You know, last year I was cool. First hopelessly, tragically bored with my look, and then I treaded the cool boards. My haircut doesn't vary much, and the previous variation on "short" was when I went from short-and-kept to short-and-scruffy, oh.. about 8 years ago. Not even that scruffy, since that involves product, and I'm not much into self-maintenance. Still- I found a product I liked and that met with general smell-test approval (oh yes- even acclaim!), and there I had it- a variation. But 8 years of scruffy and nice-smelling went by in a flash, and I was ready for change.
Then, like destiny, I saw this guy walk down a kitsilano street- he was in his 30s, but he had the coolest grey hair. Aha! I thought. In I went, to see my hairstylist. I knew I was onto something good when she was thrilled with my idea.

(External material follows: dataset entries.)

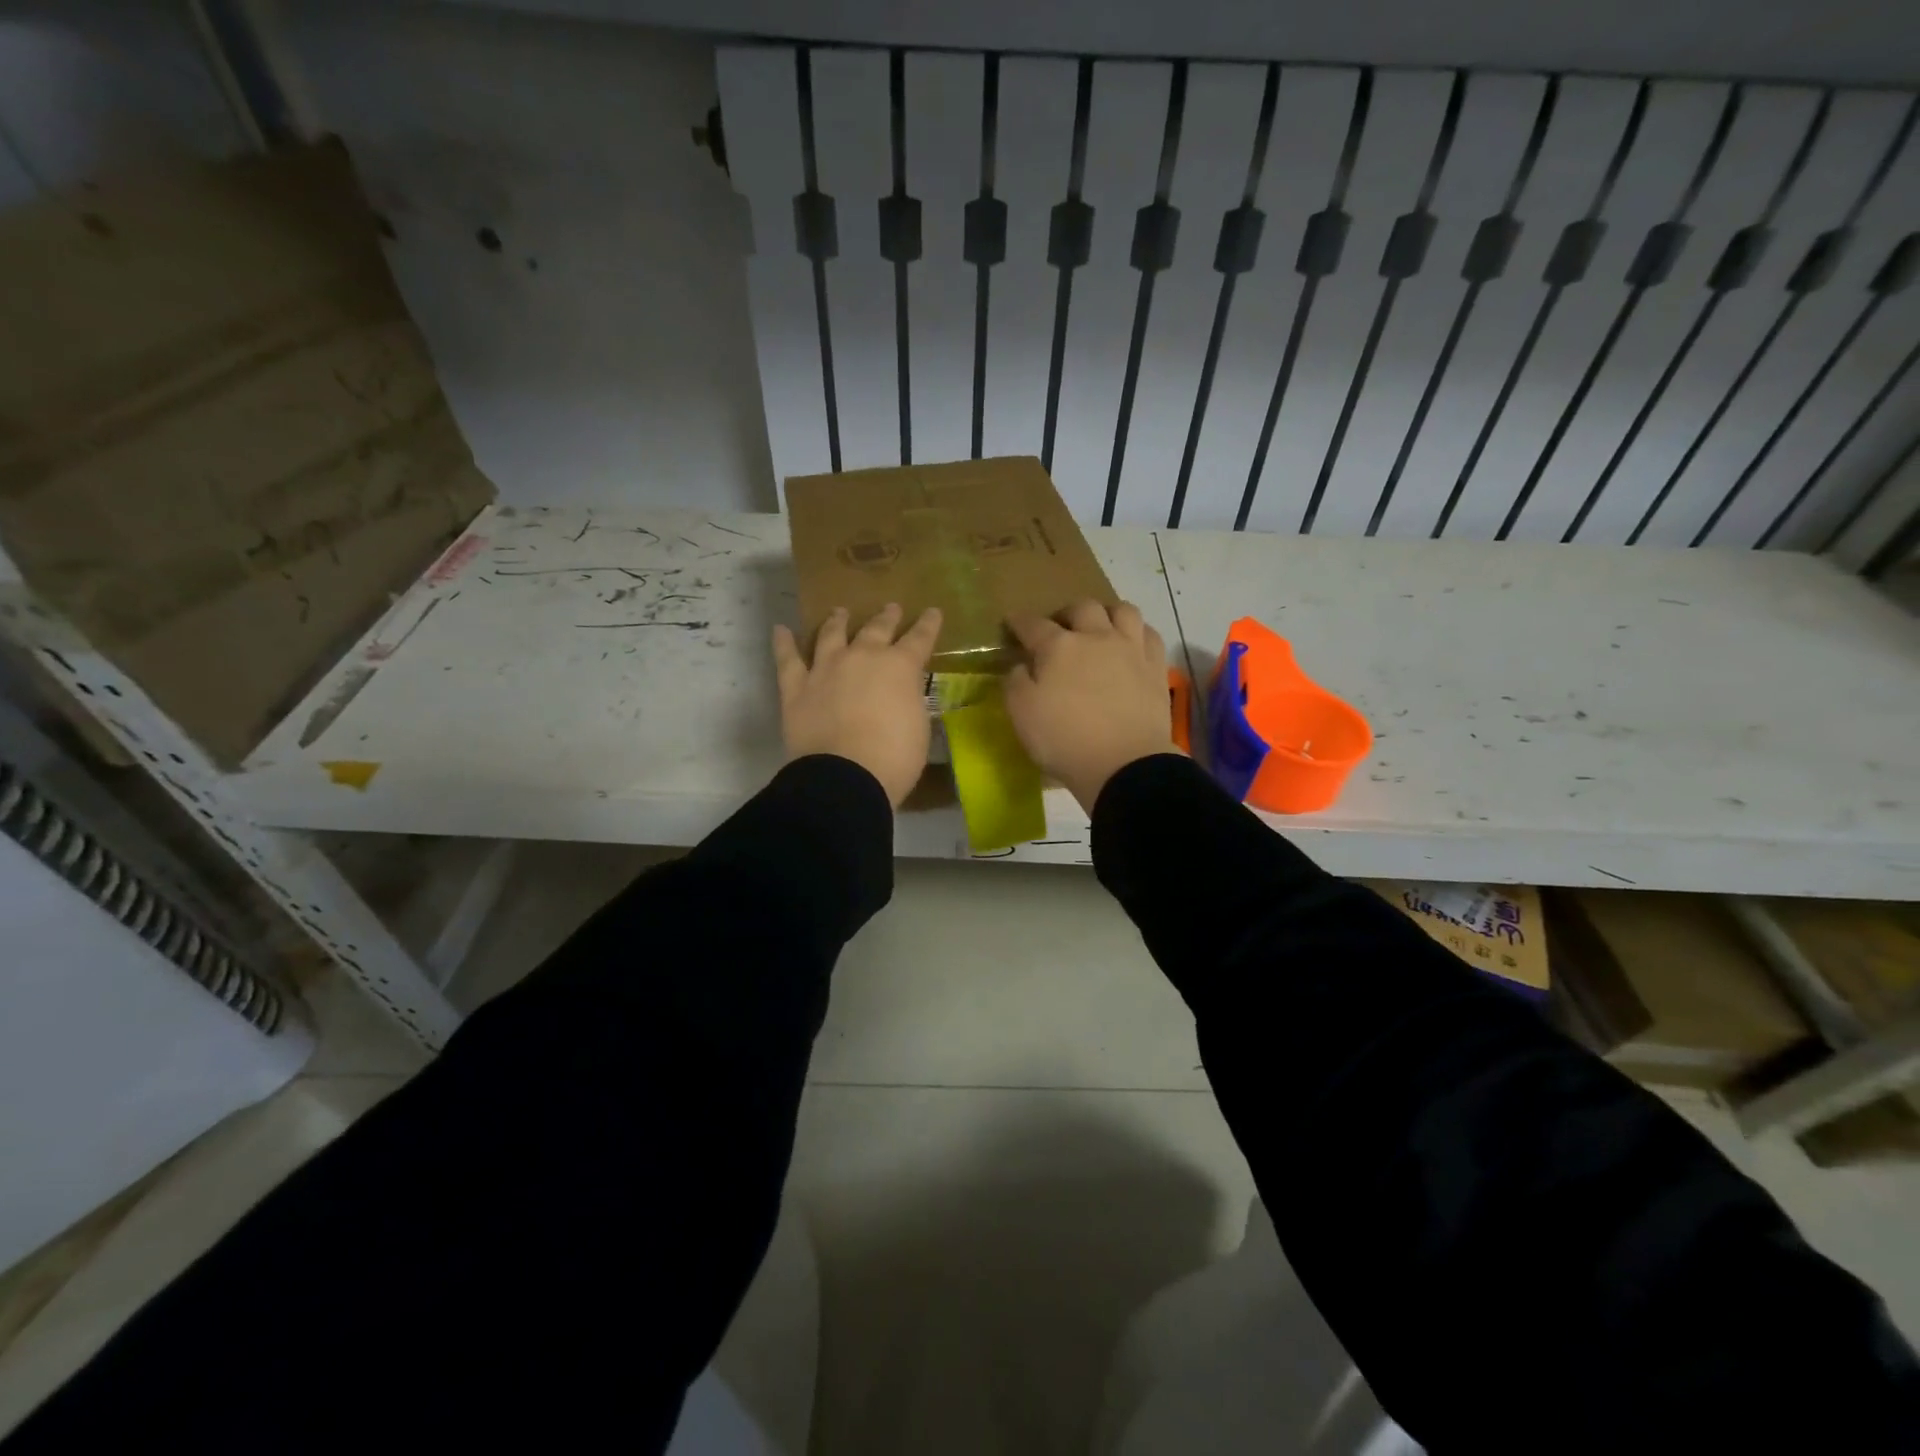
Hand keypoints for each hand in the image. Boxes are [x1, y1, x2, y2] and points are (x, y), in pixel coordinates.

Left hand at [772, 603, 941, 806]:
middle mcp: (862, 657)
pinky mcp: (797, 687)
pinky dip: (784, 643)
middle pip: (876, 629)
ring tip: (840, 611)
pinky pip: (788, 659)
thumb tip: (904, 694)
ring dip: (837, 621)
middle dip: (886, 617)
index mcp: (900, 667)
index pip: (919, 639)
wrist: (846, 776)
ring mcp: (826, 669)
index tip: (932, 612)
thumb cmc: (895, 757)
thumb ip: (910, 701)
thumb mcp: (919, 727)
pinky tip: (781, 629)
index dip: (928, 624)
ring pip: (831, 635)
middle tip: (891, 608)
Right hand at [1005, 600, 1178, 812]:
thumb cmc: (1065, 740)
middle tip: (1058, 628)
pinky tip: (1131, 644)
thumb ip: (1015, 683)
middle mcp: (1096, 637)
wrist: (1125, 764)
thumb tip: (1021, 666)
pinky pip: (1149, 634)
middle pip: (1082, 608)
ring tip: (1099, 627)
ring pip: (1122, 611)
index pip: (1033, 625)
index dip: (1019, 622)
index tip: (1012, 622)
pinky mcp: (1156, 667)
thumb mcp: (1022, 714)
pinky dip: (1137, 632)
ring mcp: (1131, 650)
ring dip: (1107, 613)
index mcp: (1059, 647)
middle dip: (1066, 613)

She kept me under the dryer for almost 4 hours, and at the end- a triumphal prounouncement of grey! For 3 whole days, I believe I had grey-white hair, and then it brassed into blonde. Dang it. Still- I noticed definite approval from passing children, so I figured I must be cool. I will accept cool, or looks of misgiving that suggest the children fear me- either outcome gratifies my self-image.
But I have a problem- literally every third person I run into is doing it- patches of blonde, stylishly and playfully added to the head content (not grey though- they haven't ascended to that coolness level yet).
In my head, I am stamping my feet. Clearly, the only solution is yet another new variation. I have experimented with holes in my head, tattoos, dog-fur on every item of my clothing, and body hair in debateable places. Should I just light something on fire? Perhaps sport ears of perpetual flame? (something understated- just the suggestion of flaming ears, not some huge garish flame...). How about a leather necklace with something that might either be a sex-toy, or a clever allusion to one (ok, no, ew). I honestly can't think of something that both appeals to me, and would allow me to keep working in an office. I can't exactly pull an Orbax, and walk around with a 3 inch nail up my nose. Anyway, that seems drastic.
You might think this is the point where I ask for your feedback- turn the comments back on- but no. How would you possibly be able to advise me? Do children even notice you when you walk by? No? I thought not.